Miladi Tarih: 28 Mayıs 1896

Rumi Tarih: 16 Mayıs 1312

10. Sayfa
2 Yazı
12. Sayfa
4 Yazı
Mukâlemat-ı Ahlakiyeden:

-1-

-Oğlum, niçin öyle düşünüp duruyorsun?

-Düşünmüyorum, bey babacığım, öyle daldım.

-Hayır, âdeta düşünüyorsun. Dalgınlık ile düşünmeyi pek âlâ fark edebilirim. Bir sıkıntın varsa söyle. Ben senin hem baban, hem arkadaşınım. Babana söyleyemeyecek bir derdin varsa arkadaşına söyleyebilirsin.

-Ne söyleyeyim, bey babacığım?..

-(Lakırtısını keserek) Oğlum, yine en ziyade tevakki etmeni her zaman tembih ettiğim bir kabahati işliyorsun, yani yalan söylüyorsun. Ben yarım saatten beri buradayım; sen geldiğimden haberin olmadın. Yarım saattir hiç yerini değiştirmeyerek oturdun. Başın ellerinin arasından çıkmadı. Düşünecek şeyi olmayan bu hâlde oturabilir mi? İstersen niye düşündüğünü beraber arayalım?

-Hacet yok, efendim; ben söylerim: hususi imtihanda birkaç dersten numaralarım kırıldı da…

-Numaran mı kırıldı? Yazık! Bir şakirdan için bir numaradan mahrum olmak bir senelik ömür kaybetmek kadar ehemmiyetlidir. Sebebi buysa ne kadar sıkılsan, düşünsen hakkın var; lakin Allah vere de müstakbelde yapacağın şey düşünmekten ibaret kalmayaydı! Ey, numaran ne sebeple kırıldı bakalım?

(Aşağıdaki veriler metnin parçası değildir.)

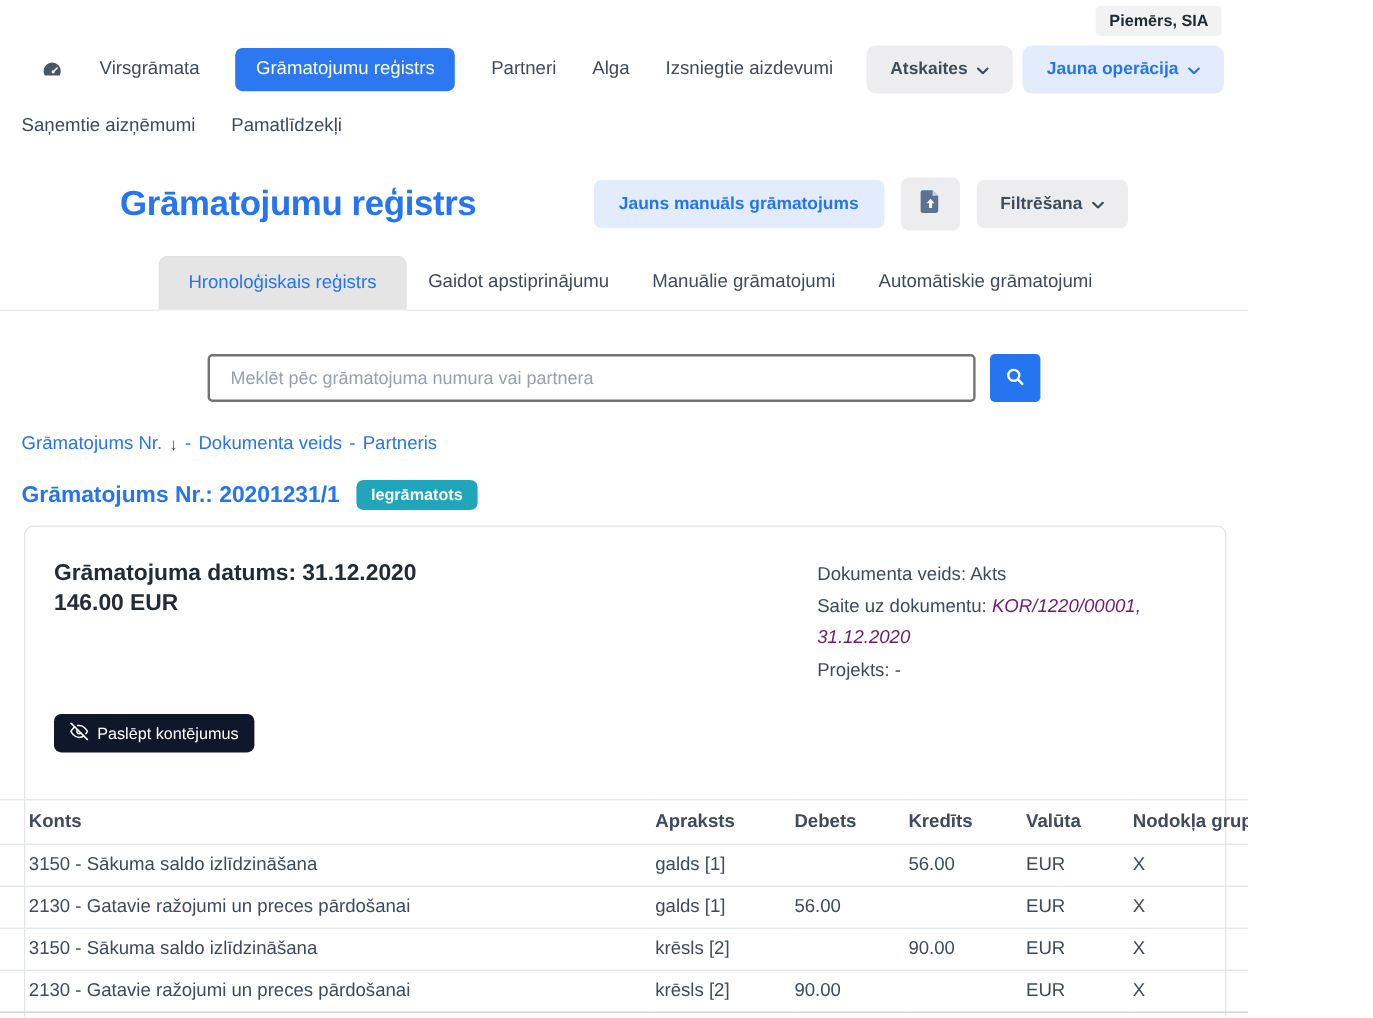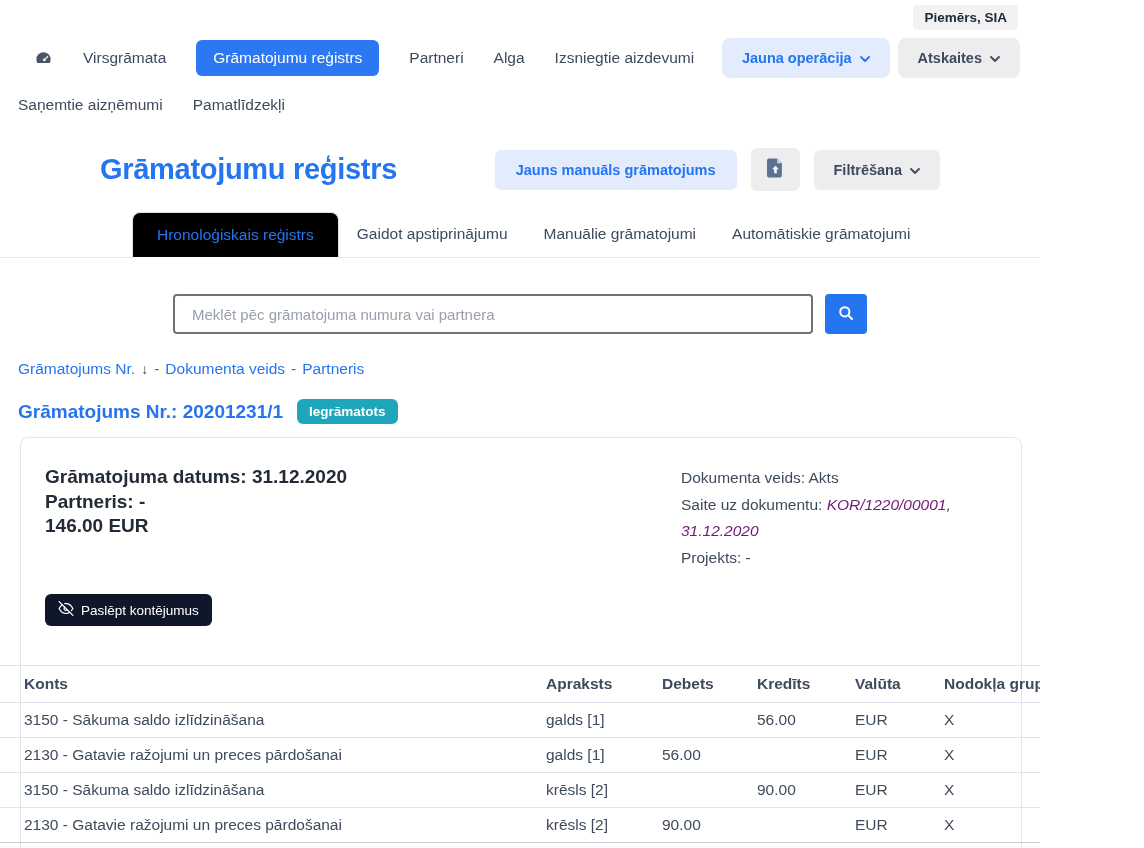"Jauna operācija" button.btn { order: before "Atskaites" -> after "Atskaites" }
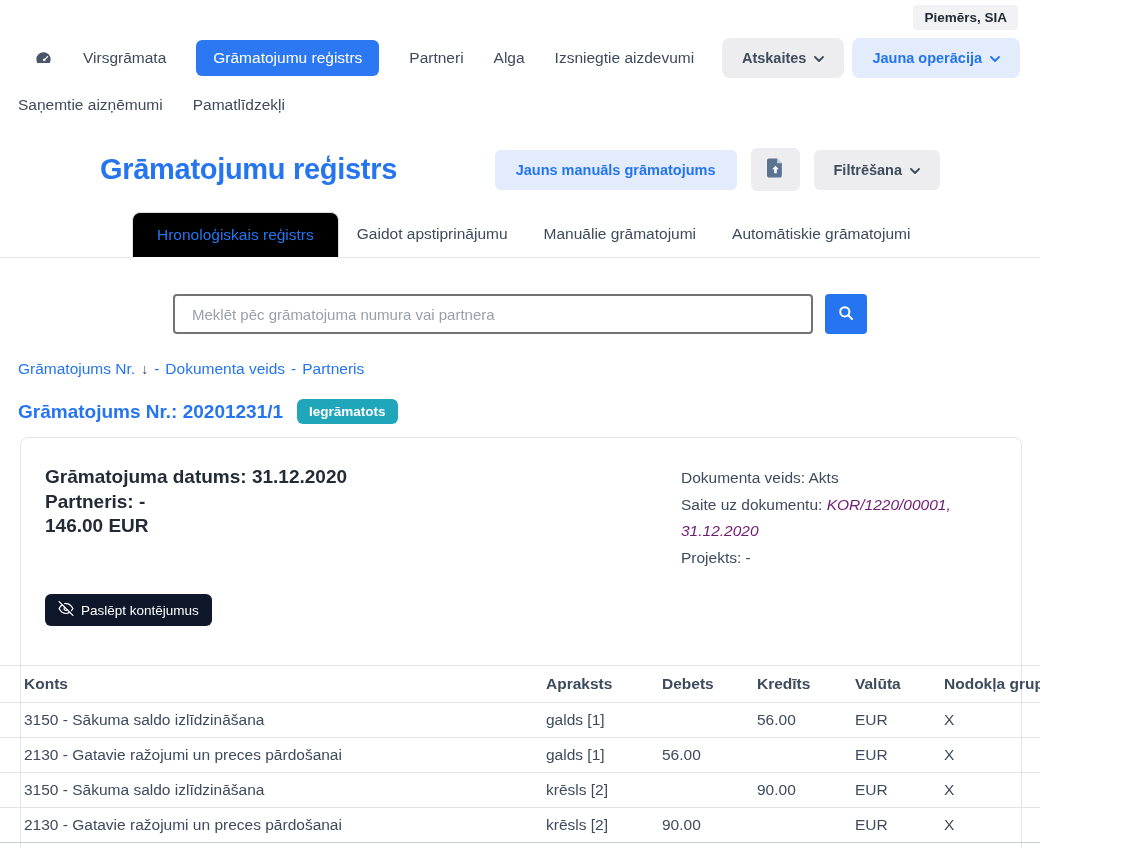"Hronoloģiskais reģistrs" .tab.active { background: #000000 -> #e5e5e5 }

-Sebebini bilir miyim efendim….

-Bu nasıl cevap? Hem kabahat işlemişsin, hem ne olduğunu bilmiyorsun?

-Bir şakirdin numarası mutlaka kabahati olduğu için mi kırılır?

-Şüphe mi var ya; vazifelerinden birini ifada tekasül gösterir, ihmalinin bihakkın mücazatına uğrar ki bu mücazat hakikatte mahz-ı mükafattır. Senin vicdanın şu sözümün doğruluğunu teslim etmiyor mu?…

-Ediyor, ediyor ama, bey babacığım, müsaade buyurun, sözümü ikmal edeyim. Şimdi ben mektebe giriyorum. Hemen üzerime üç dört ders yükletiyorlar. Yirmi dört saatte lâakal on saat çalıştırıyorlar. İnsanda ne kafa, ne beyin kalıyor. Evvela her çocuğa bin türlü ders okutmaya ne lüzum var? Saniyen, farz edelim ki okuttukları şeylerin hepsi lazım olsun, bir şakirt derslerinin hepsini bittabi sevemez, sevmediği şeyi de merak edip öğrenemez; bu hâlde sevdiği şeyleri mükemmel surette öğrenip de sevmediklerini az öğrendiği için numarası kırılmalı mıdır? (…)

Resimlerimiz

“Merhum Hasan Paşa”

Hasan Paşa merhum 42 sene-i hicriyesi Muharremü’l-haramında merhum İşkodra Valisi Mustafa Paşa’nın sulbünden kehvare-i âlem-i vücut olarak pederleri merhum müşarünileyhin 45 muharebesindeki hüsn-i hizmet-i fevkaladesine mükâfaten merhum müşarünileyh rütbe-i mirmiranı teveccüh ve ihsan ve 62 tarihinde mirmiranlığı rütbe-i saniye sınıf-ı saniyesine tahvil buyurularak mektubi-i hariciye kalemine çerağ ve 72’de ula sanisi ve 74’te ula evveli rütbeleriyle taltif olunup 78’de Midilli ve 80 tarihinde Rodos, 82’de müstakil Biga mutasarrıflığına tayin olunarak tarih-i mezkurda Biga’nın Cezayir-i Bahr-i Sefid vilayetine merkez olmasıyla, Varna, 84’te Kütahya, 88’de İzmit, 89’da Niğde mutasarrıflığına tayin olunmuş (…)

“Mösyö [Carl] Humann”

Berlin Müzesi direktörlerinden ve ilm-i asar-ı atika mütehassıslarından olup ahiren İzmir’de terk-i came-i hayat eylediği derc-i sahife-i teessüf kılınan Mösyö Humman 1839 sene-i miladiyesinde Prusya’nın Ren vilayetinde Estela şehrinde tevellüt eylemiş olup Berlin’deki mimar mektebinde fenn-i mezkûru tahsil ettikten sonra nehavet-i vücudiyesinden dolayı mutedil bir iklimde yaşaması etibba tarafından tavsiye edildiğinden memalik-i şahaneye hicret ederek bir müddet mühendislikle hizmet-i devlette bulunmuş ve bu esnada birçok şoselerin inşaatında delalet ve muvaffakiyeti vukua gelmiştir.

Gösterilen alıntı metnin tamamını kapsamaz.